Numa altura de pandemia, e também quando ele já não tem mais o poder que tinha antes, vale a pena falar de Bernie Ecclestone, no dia em que faz 90 anos. No ano em que foi pai mais uma vez - verdadeiro! - tenho de ser aqueles que, sendo critico dele e das suas politicas, não posso deixar de pensar que a Formula 1 moderna deve imenso a ele. Pela sua visão, em meados da década de 1970, ao trazer a televisão para o meio, como forma de comunicação para as massas, trazendo assim centenas de milhões de dólares para a competição e tirando-o do fundo da garagem para as luzes da ribalta.
Nunca escondeu que é de origem trabalhadora, e começou a interessar-se pelo meio depois do final da II Guerra. Primeiro como piloto, depois como empresário de pilotos - primeiro, Stuart Lewis-Evans, depois Jochen Rindt - e a década de ausência para enriquecer no meio do imobiliário e da venda de automóveis, chegando até a deixar circular o rumor de que ele tinha fornecido carros para o bando que fez o "Grande Assalto ao Comboio" de 1963, um dos roubos mais mediáticos da segunda metade do século XX.
No final de 1971, deu 150 mil libras a Ron Tauranac para que este vendesse a Williams e entrasse na Formula 1 de modo mais permanente. Apesar das suas perdas pessoais - ele estava em Monza e carregou o capacete ensanguentado de Jochen Rindt minutos depois do seu acidente fatal - o apelo da Formula 1 era mais irresistível, e levou como sua a batalha para atrair mais dinheiro e mais construtores, e mexer no calendário. Brigou com quem tinha de brigar, ameaçou quem tinha de ameaçar e deu alguns passos em falso - a tentativa de cisão de 1981, no meio da guerra FOCA-FISA, foi uma delas - mas o final, conseguiu levar a sua água ao moinho, enquanto a Brabham era bem gerida nas mãos de Gordon Murray, que oficialmente era o projetista da marca, mas na realidade geria o dia-a-dia... excepto na parte dos dinheiros. Uma parceria que funcionou bem por 14 anos.

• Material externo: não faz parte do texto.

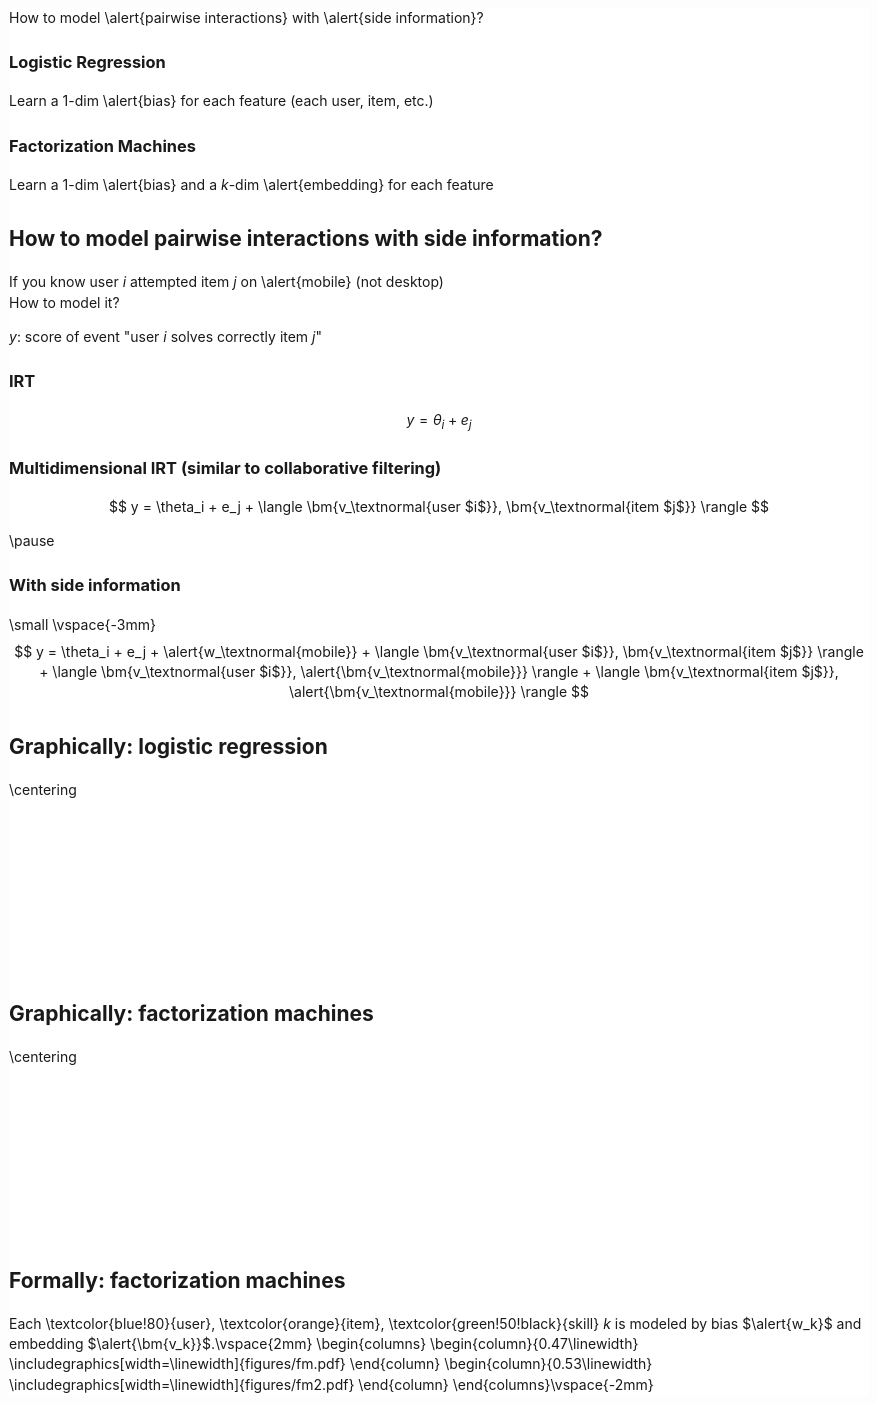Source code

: How to model \alert{pairwise interactions} with \alert{side information}?

### Logistic Regression

Learn a 1-dim \alert{bias} for each feature (each user, item, etc.)

### Factorization Machines

Learn a 1-dim \alert{bias} and a $k$-dim \alert{embedding} for each feature

## How to model pairwise interactions with side information?

If you know user $i$ attempted item $j$ on \alert{mobile} (not desktop)  
How to model it?

$y$: score of event "user $i$ solves correctly item $j$"

### IRT

$$ y = \theta_i + e_j $$

### Multidimensional IRT (similar to collaborative filtering)

$$ y = \theta_i + e_j + \langle \bm{v_\textnormal{user $i$}}, \bm{v_\textnormal{item $j$}} \rangle $$

\pause

### With side information

\small \vspace{-3mm}
$$ y = \theta_i + e_j + \alert{w_\textnormal{mobile}} + \langle \bm{v_\textnormal{user $i$}}, \bm{v_\textnormal{item $j$}} \rangle + \langle \bm{v_\textnormal{user $i$}}, \alert{\bm{v_\textnormal{mobile}}} \rangle + \langle \bm{v_\textnormal{item $j$}}, \alert{\bm{v_\textnormal{mobile}}} \rangle $$

## Graphically: logistic regression

\centering

![](figures/lr.pdf)

## Graphically: factorization machines

\centering

![](figures/fm.pdf)

## Formally: factorization machines

Each \textcolor{blue!80}{user}, \textcolor{orange}{item}, \textcolor{green!50!black}{skill} $k$ is modeled by bias $\alert{w_k}$ and embedding $\alert{\bm{v_k}}$.\vspace{2mm}
\begin{columns}
\begin{column}{0.47\linewidth}
\includegraphics[width=\linewidth]{figures/fm.pdf}
\end{column}
\begin{column}{0.53\linewidth}
\includegraphics[width=\linewidth]{figures/fm2.pdf}
\end{column}
\end{columns}\vspace{-2mm}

Depois de 1986, Ecclestone quis ser apenas o dono da Formula 1. Ali, expandiu fortemente para a Ásia e as Arábias, indo onde estava o dinheiro. Não quis saber dos direitos humanos para nada, pois competiu na África do Sul do regime do "apartheid", bem como na América do Sul no tempo das piores ditaduras, para não falar da China e Bahrein. Aliás, a sua politica do "quero, posso e mando" criou amores e ódios, mas ele, que sempre admirou Margaret Thatcher e Robert Mugabe - para não falar de Adolf Hitler - achou que a sua palavra era lei numa competição sem os "checks and balances" típicos de uma democracia.
Em 2017, após três décadas de liderança, a Liberty Media comprou as ações da CC Capital Partners e Ecclestone saiu de cena para dar lugar a Chase Carey. Por esta altura, ele já estava desfasado com a realidade, não tendo tido a mesma visão em relação às redes sociais que teve quatro décadas antes com a televisão e o "pay per view", que praticamente cortou o acesso às novas gerações, que não tem o mesmo poder de compra que os mais velhos, "os velhotes com um Rolex no pulso", como disse certa vez. E ao mesmo tempo, ele, que nos anos 90, ao lado de Max Mosley, seu advogado nos anos 70 e depois o colocou como presidente da FIA, no lugar de Jean-Marie Balestre, tinha desertificado outras categorias que poderiam ser uma ameaça, como a Endurance e a IndyCar, agora observava a ascensão da Formula E e a chegada de marcas em catadupa sem fazer frente.
Agora, sem Bernie no caminho, a Liberty Media corrigiu essa parte das redes sociais, melhorando a sua comunicação e recuperando boa parte da juventude. Mesmo com um evento único como o coronavírus, onde a competição foi adiada, o calendário refeito e existiram imensas condicionantes para a presença de espectadores nos circuitos, a Formula 1 está mais ativo que nunca.
Mesmo assim, tiremos o chapéu ao que fez, no seu dia de aniversário.